Brent crude extended its rally to a fourth consecutive session, while global stocks slumped as investors braced for ‌an oil shock ⁠that ⁠could reignite inflation and delay interest rate cuts worldwide.

The rupee, Asia’s worst-performing currency this year, slipped to ​a record low of 92.3025 per dollar before closing at 92.15, falling 0.7% in its worst ​single-day slide in over a month.

Intervention by the Reserve Bank of India helped limit losses in the face of heightened dollar demand from local corporates, including oil companies.
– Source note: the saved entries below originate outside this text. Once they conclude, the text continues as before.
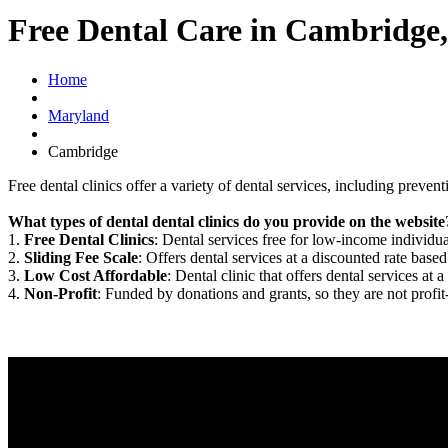
Free Dental Care in Cambridg
Home
Maryland
Cambridge
Free dental clinics offer a variety of dental services, including preven
What types of dental dental clinics do you provide on the website
1.
Free Dental Clinics
: Dental services free for low-income individua
2.
Sliding Fee Scale
: Offers dental services at a discounted rate based
3.
Low Cost Affordable
: Dental clinic that offers dental services at a
4.
Non-Profit
: Funded by donations and grants, so they are not profit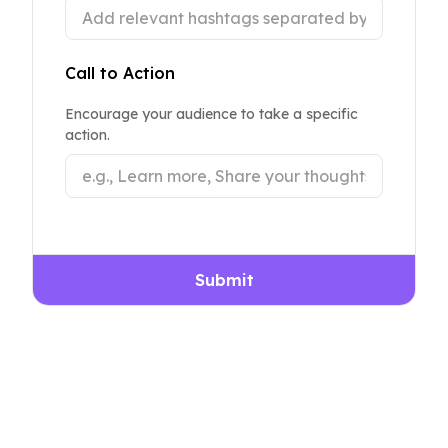
Call to Action
Encourage your audience to take a specific
action.
Submit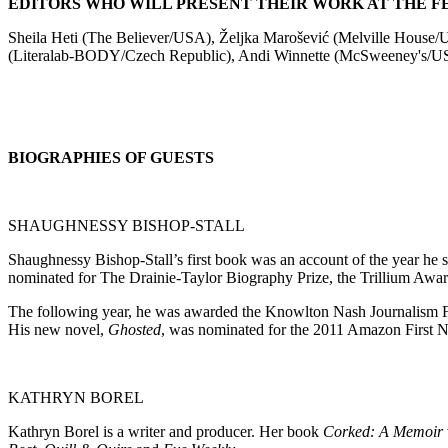
EDITORS WHO WILL PRESENT THEIR WORK AT THE FE
Sheila Heti (The Believer/USA), Željka Marošević (Melville Hous
(Literalab-BODY/Czech Republic), Andi Winnette (McSweeney's/U
BIOGRAPHIES OF GUESTS
SHAUGHNESSY BISHOP-STALL
Shaughnessy Bishop-Stall’s first book was an account of the year he 
nominated for The Drainie-Taylor Biography Prize, the Trillium Awar
The following year, he was awarded the Knowlton Nash Journalism Fe
His new novel,
Ghosted
, was nominated for the 2011 Amazon First No
KATHRYN BOREL
Kathryn Borel is a writer and producer. Her book
Corked: A Memoir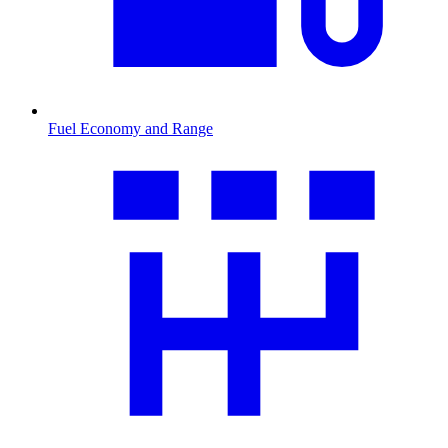
Fuel Economy and Range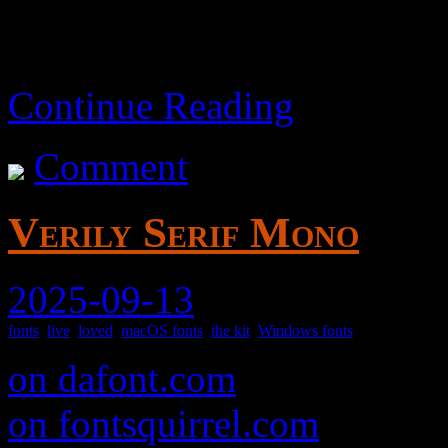
Continue Reading
Comment
Verily Serif Mono
2025-09-13
fonts
,
live
,
loved
,
macOS fonts
,
the kit
,
Windows fonts
on dafont.com
on fontsquirrel.com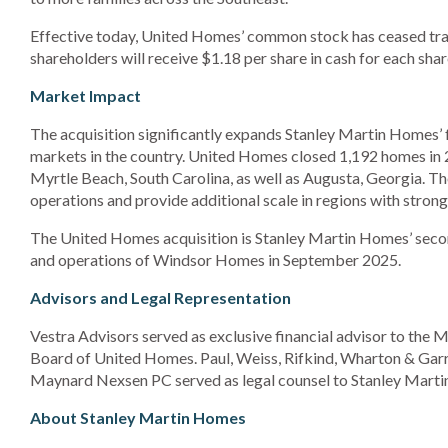
Effective today, United Homes’ common stock has ceased t
shareholders will receive $1.18 per share in cash for each 
Market Impact
The acquisition significantly expands Stanley Martin Homes’ f
markets in the country. United Homes closed 1,192 homes in 
Myrtle Beach, South Carolina, as well as Augusta, Georgia. 
operations and provide additional scale in regions with stro
The United Homes acquisition is Stanley Martin Homes’ second 
and operations of Windsor Homes in September 2025.
Advisors and Legal Representation
Vestra Advisors served as exclusive financial advisor to the
Board of United Homes. Paul, Weiss, Rifkind, Wharton & Garri
Maynard Nexsen PC served as legal counsel to Stanley Mart
About Stanley Martin Homes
U.S. ​and Israeli forces have pounded Iran since Saturday ⁠and Iranian drones ‌and missiles have struck Gulf oil refineries and U.S. embassies ​in Saudi ​Arabia and Kuwait, raising concerns over the impact on oil importing ⁠economies such as India.


“The primary concern for India and ​China is the passage of crude through the Strait of ​Hormuz,” said Abhishek Goenka, chief executive at FX advisory firm IFA Global.

“While RBI will most likely be present (in FX markets)… Typically, the intervention in such cases is more light-touch as one does not know how much more the situation could worsen.”Traders said that there was a rush among importer clients to cover near-tenor ‌liabilities.

India’s benchmark equity indexes – the BSE Sensex and Nifty 50 – fell more than 1% each, while the yield on the 10-year benchmark ​bond rose ​4 bps.

The intensifying conflict ⁠has also made currency hedging more expensive for Indian importers, while the Nifty India volatility index climbed to 21, its highest since May 2025, indicating a spike in investor ​anxiety.

Economists say a sustained rise in oil prices can create growth and inflation pangs for the global economy.

Analysts at Goldman Sachs say that if oil prices rise to $85 per barrel, the Philippines and Thailand would likely experience the largest price increases, with India and China likely to see a more modest rise in inflation.